#### DOCUMENTO FUENTE
·····
El ascenso salarial de Catherine Larisa Benítez Pascottini, candidata a concejal de Ñemby por Honor Colorado, ha generado controversia en el contexto político paraguayo, especialmente en relación con el uso de cargos públicos en el Congreso Nacional. Benítez ingresó como funcionaria de la Cámara de Senadores en octubre de 2025 con un salario de G. 5 millones mensuales. Sin embargo, solo tres meses después, su remuneración se elevó a G. 10,4 millones, lo que representa un aumento del 108%.
Este incremento salarial coincide con su creciente participación en el movimiento Honor Colorado. En abril de 2026, recibió G. 41 millones por un pago retroactivo, lo que añade más interés a su situación laboral. Durante las internas del 7 de junio, Benítez obtuvo 809 votos como candidata por el movimiento liderado por Horacio Cartes.
La trayectoria política de Benítez ha sido dinámica; anteriormente trabajó en la Municipalidad de Ñemby, donde recibió G. 7 millones mensuales. Posteriormente, colaboró con Giani Ramírez, precandidata a intendenta de Ñemby, quien se presentó en oposición a Tomás Olmedo, el actual intendente.
Un aspecto notable es que, durante su campaña electoral, Benítez no mencionó su cargo en el Senado ni su reciente aumento salarial en un video donde se presentó a los votantes. Este hecho ha sido criticado, dado que buscaba posicionarse como candidata en ese momento.
·····
#### EJERCICIOS PROPUESTOS
1) Indique si cada afirmación concuerda con el texto sobre el ascenso salarial de Benítez y cite las palabras exactas que lo deciden: (a) Benítez ingresó a la Cámara de Senadores en octubre de 2025 con un salario de G. 5 millones mensuales. (b) En las internas del 7 de junio, Benítez obtuvo más de mil votos. (c) En su video de campaña, Benítez mencionó su cargo en el Senado.
2) Según el texto sobre el ascenso salarial de Benítez, ¿cuánto recibía ella mensualmente en la Municipalidad de Ñemby?
3) Extraiga del texto sobre el ascenso salarial de Benítez el pasaje que comienza con "El ascenso salarial" y sigue hasta "por Horacio Cartes.", inclusive.

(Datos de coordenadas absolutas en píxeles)
·····
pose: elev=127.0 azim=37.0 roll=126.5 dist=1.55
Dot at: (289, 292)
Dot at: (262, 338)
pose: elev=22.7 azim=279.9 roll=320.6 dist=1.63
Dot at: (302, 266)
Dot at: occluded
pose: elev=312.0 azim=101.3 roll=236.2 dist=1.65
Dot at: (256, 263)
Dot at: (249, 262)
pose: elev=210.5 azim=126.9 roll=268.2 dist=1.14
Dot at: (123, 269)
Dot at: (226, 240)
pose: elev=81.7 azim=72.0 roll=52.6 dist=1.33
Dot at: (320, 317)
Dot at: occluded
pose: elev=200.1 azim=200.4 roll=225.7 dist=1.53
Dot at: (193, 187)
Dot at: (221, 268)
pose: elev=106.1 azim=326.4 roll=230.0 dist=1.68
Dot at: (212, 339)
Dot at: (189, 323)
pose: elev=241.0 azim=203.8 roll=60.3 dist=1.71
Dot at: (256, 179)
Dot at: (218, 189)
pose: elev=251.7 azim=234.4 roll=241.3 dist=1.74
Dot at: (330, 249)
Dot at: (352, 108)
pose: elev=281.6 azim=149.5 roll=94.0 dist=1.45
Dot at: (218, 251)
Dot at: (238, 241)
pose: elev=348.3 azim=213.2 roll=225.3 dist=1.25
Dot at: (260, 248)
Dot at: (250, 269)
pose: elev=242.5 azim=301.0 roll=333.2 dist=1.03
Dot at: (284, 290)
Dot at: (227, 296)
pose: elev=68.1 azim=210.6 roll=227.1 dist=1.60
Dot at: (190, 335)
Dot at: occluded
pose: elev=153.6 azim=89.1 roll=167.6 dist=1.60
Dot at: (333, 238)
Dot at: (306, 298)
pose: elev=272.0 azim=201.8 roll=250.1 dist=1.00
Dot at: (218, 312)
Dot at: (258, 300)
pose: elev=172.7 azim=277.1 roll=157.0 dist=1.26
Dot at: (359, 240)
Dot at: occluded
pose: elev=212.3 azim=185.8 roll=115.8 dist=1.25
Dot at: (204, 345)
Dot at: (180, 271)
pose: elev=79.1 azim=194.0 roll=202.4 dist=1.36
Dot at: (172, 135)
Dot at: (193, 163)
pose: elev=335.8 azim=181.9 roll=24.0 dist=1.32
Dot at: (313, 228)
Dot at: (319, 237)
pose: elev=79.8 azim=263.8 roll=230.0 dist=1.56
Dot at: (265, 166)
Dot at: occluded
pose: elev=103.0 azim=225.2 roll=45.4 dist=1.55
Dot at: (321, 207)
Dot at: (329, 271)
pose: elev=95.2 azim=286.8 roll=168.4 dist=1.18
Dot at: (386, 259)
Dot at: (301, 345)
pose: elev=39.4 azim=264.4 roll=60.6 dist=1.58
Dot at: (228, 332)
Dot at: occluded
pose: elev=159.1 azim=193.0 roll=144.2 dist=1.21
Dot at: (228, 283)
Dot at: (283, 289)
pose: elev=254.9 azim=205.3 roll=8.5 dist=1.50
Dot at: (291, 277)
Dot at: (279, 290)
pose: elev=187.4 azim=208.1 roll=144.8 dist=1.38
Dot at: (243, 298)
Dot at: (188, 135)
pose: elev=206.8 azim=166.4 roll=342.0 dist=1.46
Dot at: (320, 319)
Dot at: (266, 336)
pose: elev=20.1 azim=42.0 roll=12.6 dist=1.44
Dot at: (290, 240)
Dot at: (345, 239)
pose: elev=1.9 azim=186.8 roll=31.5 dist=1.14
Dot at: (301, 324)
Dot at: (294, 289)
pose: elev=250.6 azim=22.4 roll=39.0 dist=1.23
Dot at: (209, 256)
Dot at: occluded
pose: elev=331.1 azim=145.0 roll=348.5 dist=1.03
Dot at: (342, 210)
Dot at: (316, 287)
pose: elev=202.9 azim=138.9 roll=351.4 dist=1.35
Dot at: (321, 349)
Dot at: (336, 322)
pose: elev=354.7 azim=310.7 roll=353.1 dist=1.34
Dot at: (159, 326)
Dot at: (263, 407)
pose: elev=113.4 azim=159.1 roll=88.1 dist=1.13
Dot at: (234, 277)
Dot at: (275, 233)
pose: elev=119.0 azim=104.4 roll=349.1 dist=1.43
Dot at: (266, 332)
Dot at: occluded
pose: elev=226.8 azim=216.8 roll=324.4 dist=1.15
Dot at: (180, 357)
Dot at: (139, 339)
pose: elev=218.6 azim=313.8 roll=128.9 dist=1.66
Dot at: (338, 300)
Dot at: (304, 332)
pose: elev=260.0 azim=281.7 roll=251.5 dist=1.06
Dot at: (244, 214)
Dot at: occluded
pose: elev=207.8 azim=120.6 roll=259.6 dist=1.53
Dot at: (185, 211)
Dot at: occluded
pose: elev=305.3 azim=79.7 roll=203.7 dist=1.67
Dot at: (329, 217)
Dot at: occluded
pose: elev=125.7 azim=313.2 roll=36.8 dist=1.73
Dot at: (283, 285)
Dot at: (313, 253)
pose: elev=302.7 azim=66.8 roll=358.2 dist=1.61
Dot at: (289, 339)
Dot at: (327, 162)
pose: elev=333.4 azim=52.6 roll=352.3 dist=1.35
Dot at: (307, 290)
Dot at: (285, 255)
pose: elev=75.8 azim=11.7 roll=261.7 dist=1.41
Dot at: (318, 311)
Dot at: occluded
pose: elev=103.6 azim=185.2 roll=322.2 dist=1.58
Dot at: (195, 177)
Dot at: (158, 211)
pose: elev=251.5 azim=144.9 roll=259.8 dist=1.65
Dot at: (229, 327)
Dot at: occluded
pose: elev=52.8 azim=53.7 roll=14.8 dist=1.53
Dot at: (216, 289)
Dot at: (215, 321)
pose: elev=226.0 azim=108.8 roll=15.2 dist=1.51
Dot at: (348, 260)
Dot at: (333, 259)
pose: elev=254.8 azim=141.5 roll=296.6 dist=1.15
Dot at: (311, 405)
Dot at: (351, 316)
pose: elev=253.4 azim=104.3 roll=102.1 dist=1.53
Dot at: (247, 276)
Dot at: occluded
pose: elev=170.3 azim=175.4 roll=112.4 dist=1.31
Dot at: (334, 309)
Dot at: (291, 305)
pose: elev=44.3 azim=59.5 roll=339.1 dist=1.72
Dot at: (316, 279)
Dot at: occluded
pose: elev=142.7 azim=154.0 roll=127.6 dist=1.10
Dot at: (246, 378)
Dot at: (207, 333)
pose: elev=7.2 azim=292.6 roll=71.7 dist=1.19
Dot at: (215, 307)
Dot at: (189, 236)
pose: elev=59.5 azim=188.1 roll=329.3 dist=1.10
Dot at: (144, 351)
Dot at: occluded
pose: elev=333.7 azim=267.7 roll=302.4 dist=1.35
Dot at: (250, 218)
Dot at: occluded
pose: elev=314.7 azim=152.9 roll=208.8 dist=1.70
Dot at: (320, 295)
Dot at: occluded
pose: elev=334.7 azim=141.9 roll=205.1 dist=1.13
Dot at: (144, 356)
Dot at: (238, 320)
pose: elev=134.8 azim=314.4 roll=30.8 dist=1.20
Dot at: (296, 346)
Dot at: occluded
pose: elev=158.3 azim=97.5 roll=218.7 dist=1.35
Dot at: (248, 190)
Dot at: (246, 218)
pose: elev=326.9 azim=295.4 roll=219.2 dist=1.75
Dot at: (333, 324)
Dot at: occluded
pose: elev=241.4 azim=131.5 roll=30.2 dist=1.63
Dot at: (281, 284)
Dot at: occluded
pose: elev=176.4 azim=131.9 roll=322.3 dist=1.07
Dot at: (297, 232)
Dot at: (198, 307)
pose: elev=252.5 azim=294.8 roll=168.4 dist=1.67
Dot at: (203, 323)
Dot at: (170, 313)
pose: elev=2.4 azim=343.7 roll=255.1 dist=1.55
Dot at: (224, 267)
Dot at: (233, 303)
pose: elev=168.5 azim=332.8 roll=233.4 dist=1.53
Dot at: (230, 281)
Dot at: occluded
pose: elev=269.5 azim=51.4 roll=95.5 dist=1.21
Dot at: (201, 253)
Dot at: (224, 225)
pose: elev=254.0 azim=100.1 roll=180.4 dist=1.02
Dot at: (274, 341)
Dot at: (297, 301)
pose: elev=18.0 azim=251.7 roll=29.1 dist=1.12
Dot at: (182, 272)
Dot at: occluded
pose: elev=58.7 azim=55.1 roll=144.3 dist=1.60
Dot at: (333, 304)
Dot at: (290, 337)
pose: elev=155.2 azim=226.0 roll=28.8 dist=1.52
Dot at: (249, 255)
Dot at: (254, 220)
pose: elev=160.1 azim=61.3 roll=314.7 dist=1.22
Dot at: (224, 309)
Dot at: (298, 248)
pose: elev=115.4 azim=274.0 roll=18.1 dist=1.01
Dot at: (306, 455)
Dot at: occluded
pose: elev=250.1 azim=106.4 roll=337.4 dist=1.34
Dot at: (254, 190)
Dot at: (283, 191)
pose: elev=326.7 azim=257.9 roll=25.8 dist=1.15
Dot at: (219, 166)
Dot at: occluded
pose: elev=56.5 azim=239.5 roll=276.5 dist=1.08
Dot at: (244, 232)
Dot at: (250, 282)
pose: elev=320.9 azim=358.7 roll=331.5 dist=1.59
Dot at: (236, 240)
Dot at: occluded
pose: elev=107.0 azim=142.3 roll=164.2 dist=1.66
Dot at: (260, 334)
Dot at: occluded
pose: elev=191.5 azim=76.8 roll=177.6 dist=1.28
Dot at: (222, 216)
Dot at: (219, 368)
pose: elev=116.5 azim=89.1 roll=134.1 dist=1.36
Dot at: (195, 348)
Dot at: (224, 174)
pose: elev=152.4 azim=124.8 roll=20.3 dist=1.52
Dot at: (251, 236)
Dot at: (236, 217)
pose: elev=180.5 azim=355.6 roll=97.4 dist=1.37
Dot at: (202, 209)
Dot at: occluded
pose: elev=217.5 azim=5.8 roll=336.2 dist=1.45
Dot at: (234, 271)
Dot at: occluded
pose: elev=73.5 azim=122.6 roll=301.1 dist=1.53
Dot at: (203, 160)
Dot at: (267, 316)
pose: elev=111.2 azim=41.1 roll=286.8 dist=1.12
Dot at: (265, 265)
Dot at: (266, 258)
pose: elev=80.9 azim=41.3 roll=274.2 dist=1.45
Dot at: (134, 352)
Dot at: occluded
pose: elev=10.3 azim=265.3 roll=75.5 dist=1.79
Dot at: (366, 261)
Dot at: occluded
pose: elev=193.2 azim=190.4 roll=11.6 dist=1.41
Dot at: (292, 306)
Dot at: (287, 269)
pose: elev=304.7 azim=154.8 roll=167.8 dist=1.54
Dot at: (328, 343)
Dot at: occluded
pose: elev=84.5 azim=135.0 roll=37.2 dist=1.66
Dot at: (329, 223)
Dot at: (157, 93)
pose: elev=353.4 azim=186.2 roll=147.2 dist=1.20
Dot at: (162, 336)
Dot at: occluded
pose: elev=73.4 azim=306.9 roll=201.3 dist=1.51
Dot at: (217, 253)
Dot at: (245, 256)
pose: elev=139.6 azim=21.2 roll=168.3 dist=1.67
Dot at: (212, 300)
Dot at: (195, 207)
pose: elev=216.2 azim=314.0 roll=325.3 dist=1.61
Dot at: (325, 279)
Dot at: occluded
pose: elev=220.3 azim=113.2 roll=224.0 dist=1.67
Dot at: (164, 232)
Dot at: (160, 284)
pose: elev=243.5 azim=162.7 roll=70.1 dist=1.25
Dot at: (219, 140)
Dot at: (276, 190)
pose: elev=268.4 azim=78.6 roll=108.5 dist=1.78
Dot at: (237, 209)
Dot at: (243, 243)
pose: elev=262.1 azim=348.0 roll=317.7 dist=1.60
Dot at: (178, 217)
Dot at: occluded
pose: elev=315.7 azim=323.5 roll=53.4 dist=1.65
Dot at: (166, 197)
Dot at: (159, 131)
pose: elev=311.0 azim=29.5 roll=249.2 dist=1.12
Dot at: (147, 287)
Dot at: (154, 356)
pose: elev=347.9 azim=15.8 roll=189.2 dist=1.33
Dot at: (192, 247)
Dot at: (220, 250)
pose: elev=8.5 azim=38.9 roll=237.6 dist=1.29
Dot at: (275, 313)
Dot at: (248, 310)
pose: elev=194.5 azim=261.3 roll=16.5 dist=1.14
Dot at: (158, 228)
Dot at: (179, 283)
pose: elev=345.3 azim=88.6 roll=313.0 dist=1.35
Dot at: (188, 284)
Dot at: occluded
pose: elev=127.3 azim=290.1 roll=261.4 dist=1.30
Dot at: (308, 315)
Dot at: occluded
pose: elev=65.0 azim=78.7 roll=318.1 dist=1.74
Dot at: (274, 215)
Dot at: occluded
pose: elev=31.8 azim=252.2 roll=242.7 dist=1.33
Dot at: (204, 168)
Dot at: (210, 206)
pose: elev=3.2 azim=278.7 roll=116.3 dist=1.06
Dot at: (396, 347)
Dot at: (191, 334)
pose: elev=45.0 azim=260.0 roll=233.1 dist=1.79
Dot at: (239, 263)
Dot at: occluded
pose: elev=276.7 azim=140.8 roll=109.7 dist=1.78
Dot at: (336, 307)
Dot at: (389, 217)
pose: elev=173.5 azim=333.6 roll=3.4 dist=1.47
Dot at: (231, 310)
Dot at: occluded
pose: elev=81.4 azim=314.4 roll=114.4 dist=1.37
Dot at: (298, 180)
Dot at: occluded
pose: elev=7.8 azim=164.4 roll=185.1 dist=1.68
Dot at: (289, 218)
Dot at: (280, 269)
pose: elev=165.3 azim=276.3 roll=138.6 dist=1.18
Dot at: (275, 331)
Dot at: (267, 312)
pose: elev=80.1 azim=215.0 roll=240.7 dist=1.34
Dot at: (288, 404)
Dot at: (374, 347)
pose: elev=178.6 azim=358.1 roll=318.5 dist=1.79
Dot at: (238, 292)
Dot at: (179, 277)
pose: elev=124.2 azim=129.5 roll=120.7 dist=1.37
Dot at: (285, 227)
·····
#### RESULTADOS DEL EJERCICIO
1)
(a) Sí: "Benítez ingresó como funcionaria de la Cámara de Senadores en octubre de 2025 con un salario de G. 5 millones mensuales".
(b) No: "Benítez obtuvo 809 votos".
(c) No: "Benítez no mencionó su cargo en el Senado ni su reciente aumento salarial".

2) Recibía G. 7 millones mensuales.

3)
El ascenso salarial de Catherine Larisa Benítez Pascottini, candidata a concejal de Ñemby por Honor Colorado, ha generado controversia en el contexto político paraguayo, especialmente en relación con el uso de cargos públicos en el Congreso Nacional. Benítez ingresó como funcionaria de la Cámara de Senadores en octubre de 2025 con un salario de G. 5 millones mensuales. Sin embargo, solo tres meses después, su remuneración se elevó a G. 10,4 millones, lo que representa un aumento del 108%.
Este incremento salarial coincide con su creciente participación en el movimiento Honor Colorado. En abril de 2026, recibió G. 41 millones por un pago retroactivo, lo que añade más interés a su situación laboral. Durante las internas del 7 de junio, Benítez obtuvo 809 votos como candidata por el movimiento liderado por Horacio Cartes.